La foi de l’Église repose sur le témoignage des Apôtres qui ont vécu avec Jésus, qui l’ont vu mourir et qui l’ont contemplé et touché vivant après la mort. (...) Nous ne pouvons pas parler en un autre nom que le leur. Entre les Apôtres et chaque chrétien, il y a donc un lien insécable. C’est, je crois, ce que nous appelons la « Tradition ». La bonne nouvelle de la résurrection de Jésus Christ qui est source d’une joie incomparable, la foi dans l’amour de Dieu plus fort que la mort et l’espérance de la vie nouvelle constituent le germe initial de la Tradition, le « dépôt qui rajeunit », selon saint Irénée, et qui rajeunit aussi le vase qui le porte. Ce message n’est pas strictement scriptural [dans les Écritures] et s’exprime également en symboles liturgiques, en signes palpables capables de rendre tangibles les réalités spirituelles.

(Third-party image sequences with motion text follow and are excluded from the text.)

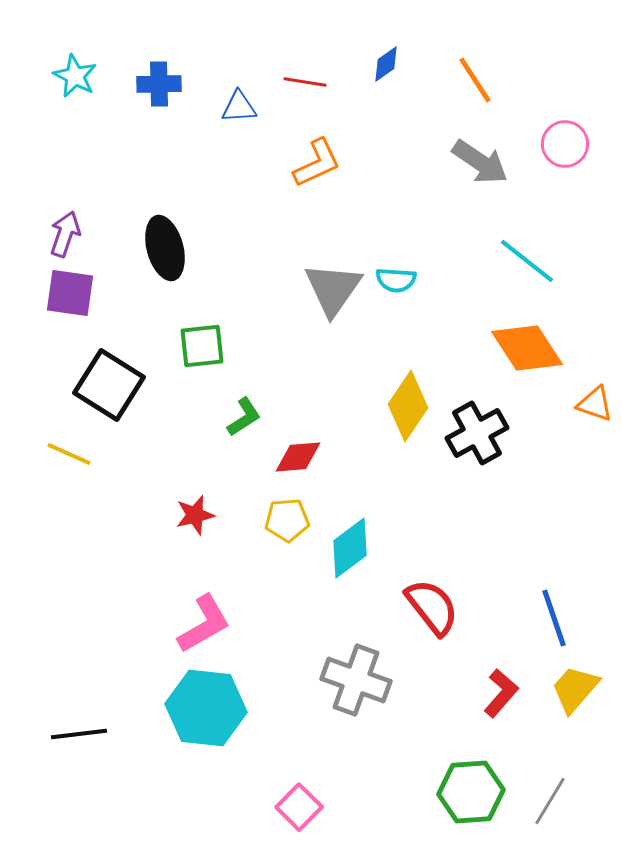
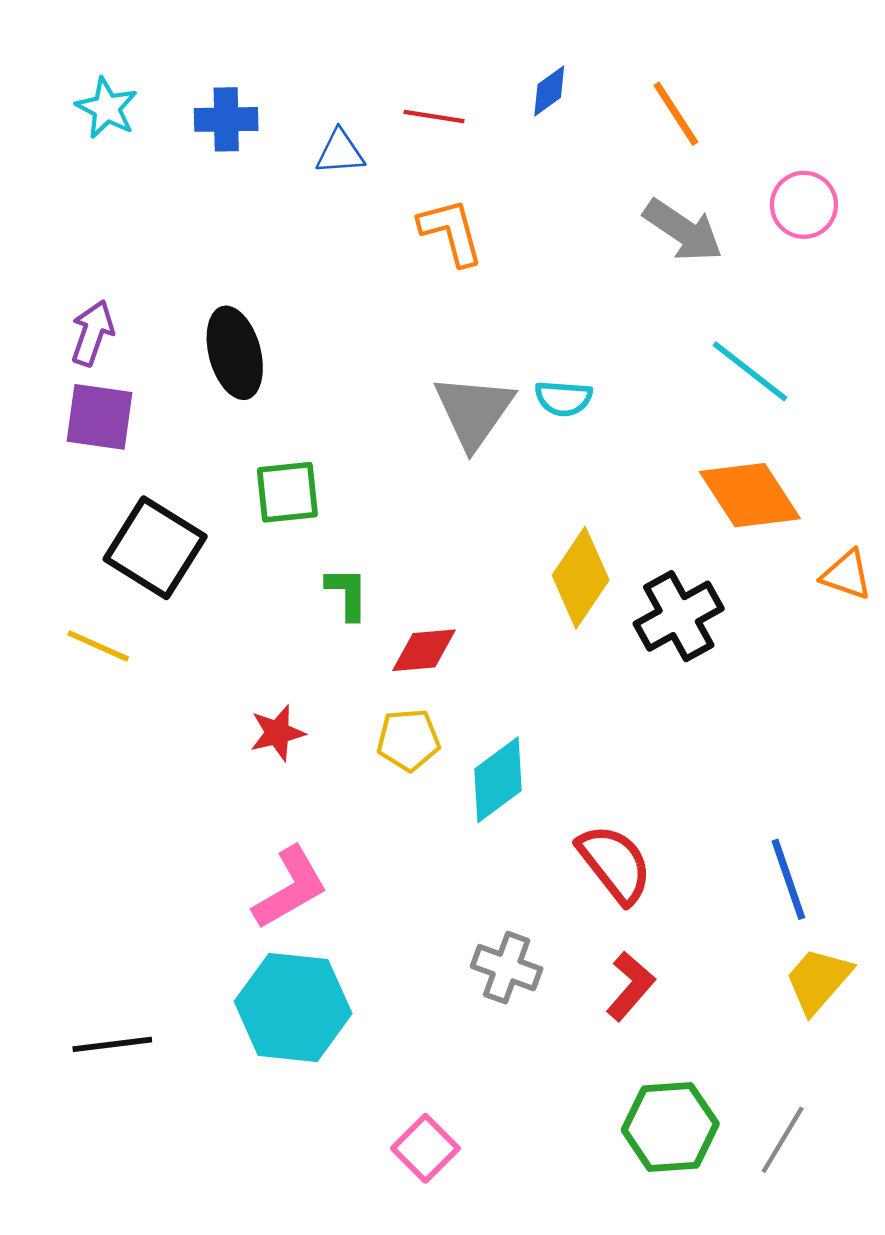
orange L-shape: (317, 163) -> (451, 232), turned -80
green L-shape: (244, 417) -> (347, 593), turned -57
gray cross: (356, 680) -> (507, 968), size x0.7
red L-shape: (501, 693) -> (630, 986), moved

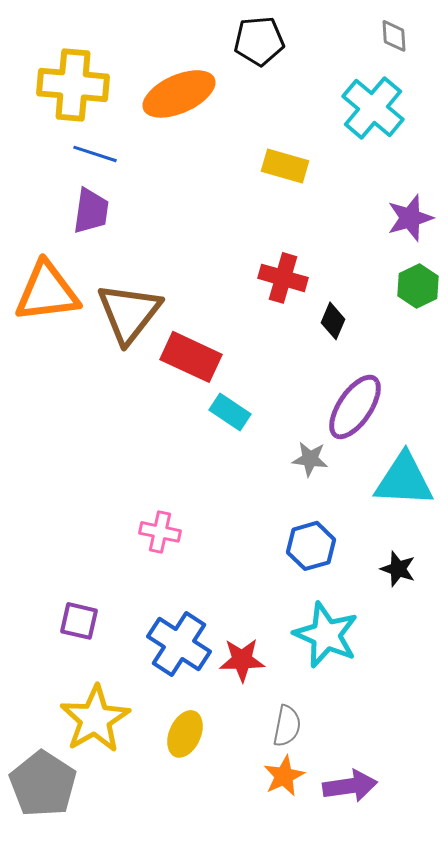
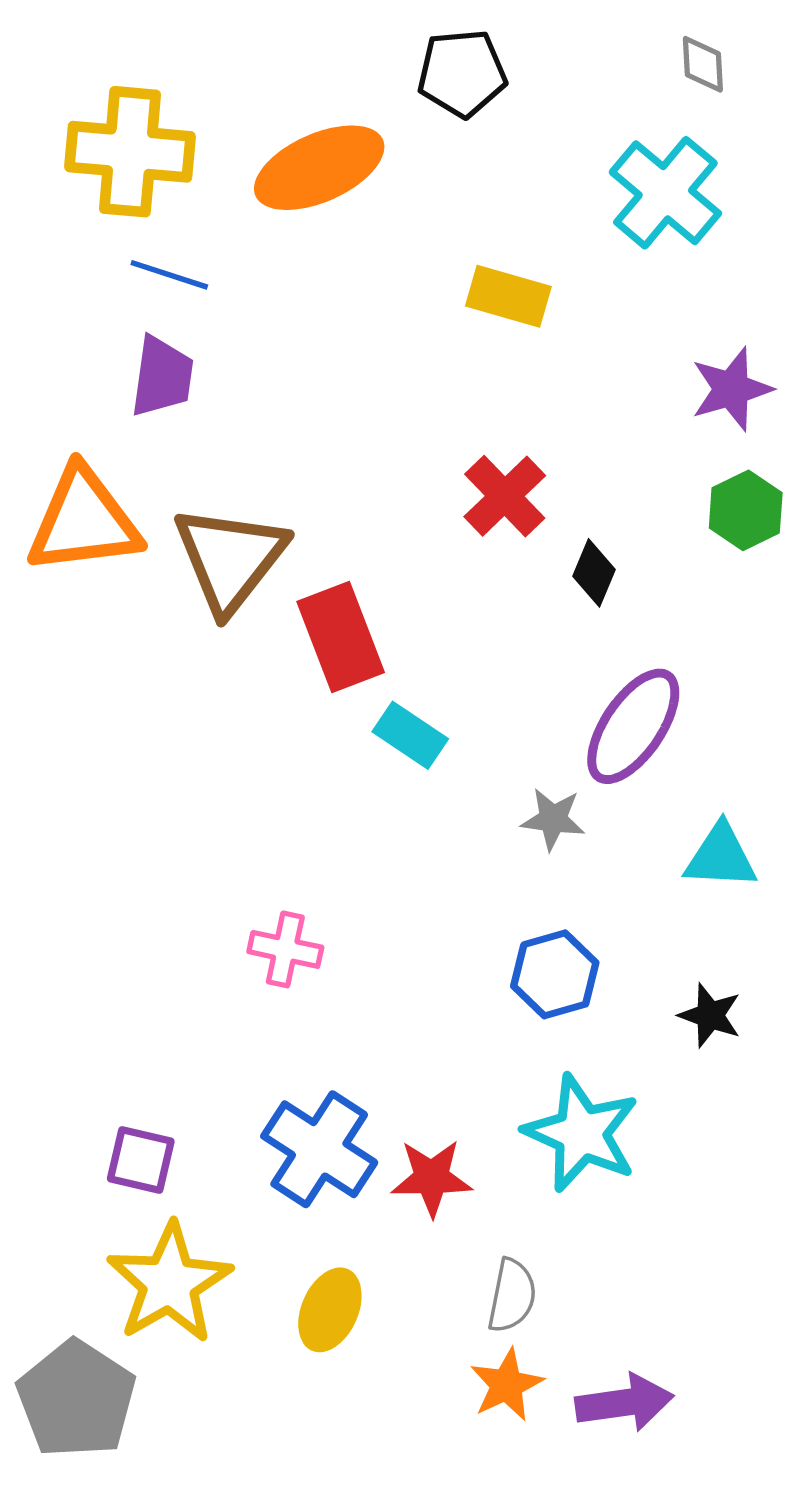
red cross: (283, 278) -> (505, 496), turned 30
red rectangle: (191, 357) -> (341, 637), turned 44
cyan triangle: (404, 480) -> (721, 857), size x0.7
purple square: (79, 621) -> (141, 1160), moved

Ceux-ci sont le vase qui contient le « breuvage de la vérité ». Les usages rituels, les modes vestimentaires, les règles alimentaires, les langues, les calendriers, les architectures liturgiques, et même les règles disciplinaires ne sont pas le corps de la Tradition apostolique, mais son vêtement. Un vêtement nécessaire, puisque le Verbe s’est fait chair et a revêtu notre nature ; un vêtement destiné à rendre visible l’invisible, mais un vêtement souple, un vêtement qui n’est pas figé. Etre fidèle à la Tradition ne signifie donc pas conserver scrupuleusement les moindres détails de ces costumes, mais garder et transmettre le témoignage des Apôtres, leur foi et leur espérance, se laisser habiter par le même Esprit. 

Alexandre Siniakov, prêtre de l’Église orthodoxe russe, fondateur et actuel directeur du séminaire du patriarcat de Moscou en région parisienne.